Yes, we will be running award ceremonies as planned for final year students who would be expecting to graduate this summer. Even if a student’s assessments have been affected and they have received a final award with an interim classification, or an interim award, they are still eligible to attend ceremonies, process and to wear the academic dress associated with the degree which they have studied towards.
Graduating students will be presented by course, not award, so that no student with an interim award is disadvantaged.
How will students apply for jobs, start graduate schemes, or get onto a postgraduate course if they don't have their degree?
If a student has an offer of employment, further study or a placement that is conditional on the classification of their final award, we will provide helpful supporting information for them to share about any impacts of the industrial action.

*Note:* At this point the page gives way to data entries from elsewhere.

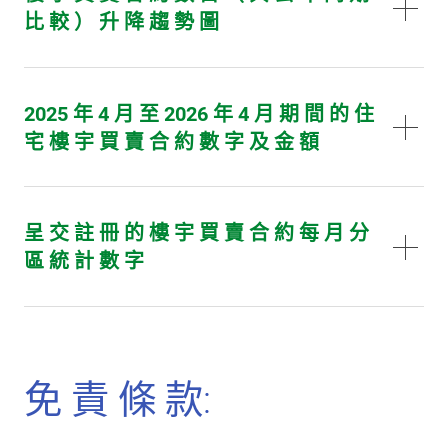
比 較 ） 升 降 趨 勢 圖
2025 年 4 月 至 2026 年 4 月 期 間 的 住
宅 樓 宇 買 賣 合 約 數 字 及 金 額
呈 交 註 冊 的 樓 宇 買 賣 合 約 每 月 分
區 統 計 數 字
免 責 條 款: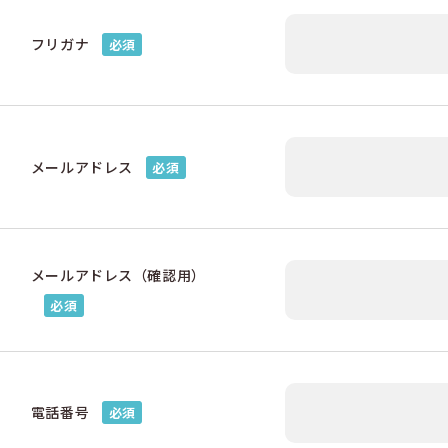
フリガナ
必須
メールアドレス
必須
メールアドレス（確認用）
必須
電話番号
必須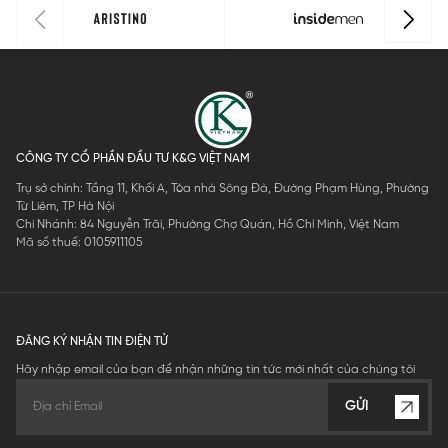
CÔNG TY CỔ PHẦN ĐẦU TƯ K&G VIỆT NAM
Trụ sở chính: Tầng 11, Khối A, Tòa nhà Sông Đà, Đường Phạm Hùng, Phường
Từ Liêm, TP Hà Nội
Chi Nhánh: 84 Nguyễn Trãi, Phường Chợ Quán, Hồ Chí Minh, Việt Nam
Mã số thuế: 0105911105
ĐĂNG KÝ NHẬN TIN ĐIỆN TỬ
Hãy nhập email của bạn để nhận những tin tức mới nhất của chúng tôi
GỬI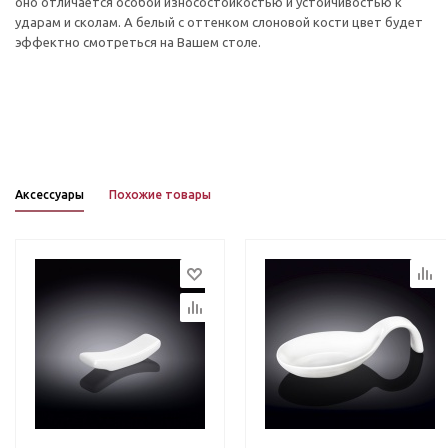
оно отличается особой износостойкостью и устойчивостью к
ударам и сколам. А белый с оттенком слоновой кости цвет будет
эффектно смотреться на Вашем столе.
Аксессуары
Похожие товары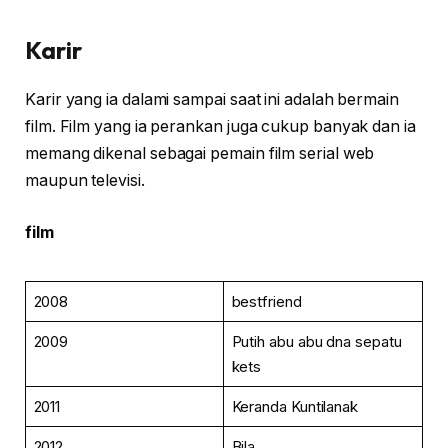
Karir
Karir yang ia dalami sampai saat ini adalah bermain
film. Film yang ia perankan juga cukup banyak dan ia
memang dikenal sebagai pemain film serial web
maupun televisi.
film
2008
bestfriend
2009
Putih abu abu dna sepatu
kets
2011
Keranda Kuntilanak
2012
Bila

As this is a national issue affecting many UK universities, we expect employers and other education institutions to be aware of the situation and we will ensure that we explain the context at Bath. We are liaising with employers and external bodies to ensure we have accurate information and can guide our students through the next steps.
The Institute of Student Employers is making sure employers are aware of the industrial action and has said it does not expect the boycott to impact the offers made or on-boarding process in most cases, more information is on its website.
How can I make a complaint?
A student should contact their Director of Studies, who can offer advice on their specific academic circumstances; if they are unavailable please contact the Head of Department. If a student wants a formal response, they can submit a formal complaint to the University. Visit Guidance for students: making a complaint for more information.
The SU Advice & Support Centre is independent of the University and can also help with this process, you can contact them through firstname.lastname@example.org.
If the student isn’t happy with how their complaint is handled, the University subscribes to the Office of the Independent Adjudicator (OIA) where a student can refer for an independent review once the formal University complaint process is complete.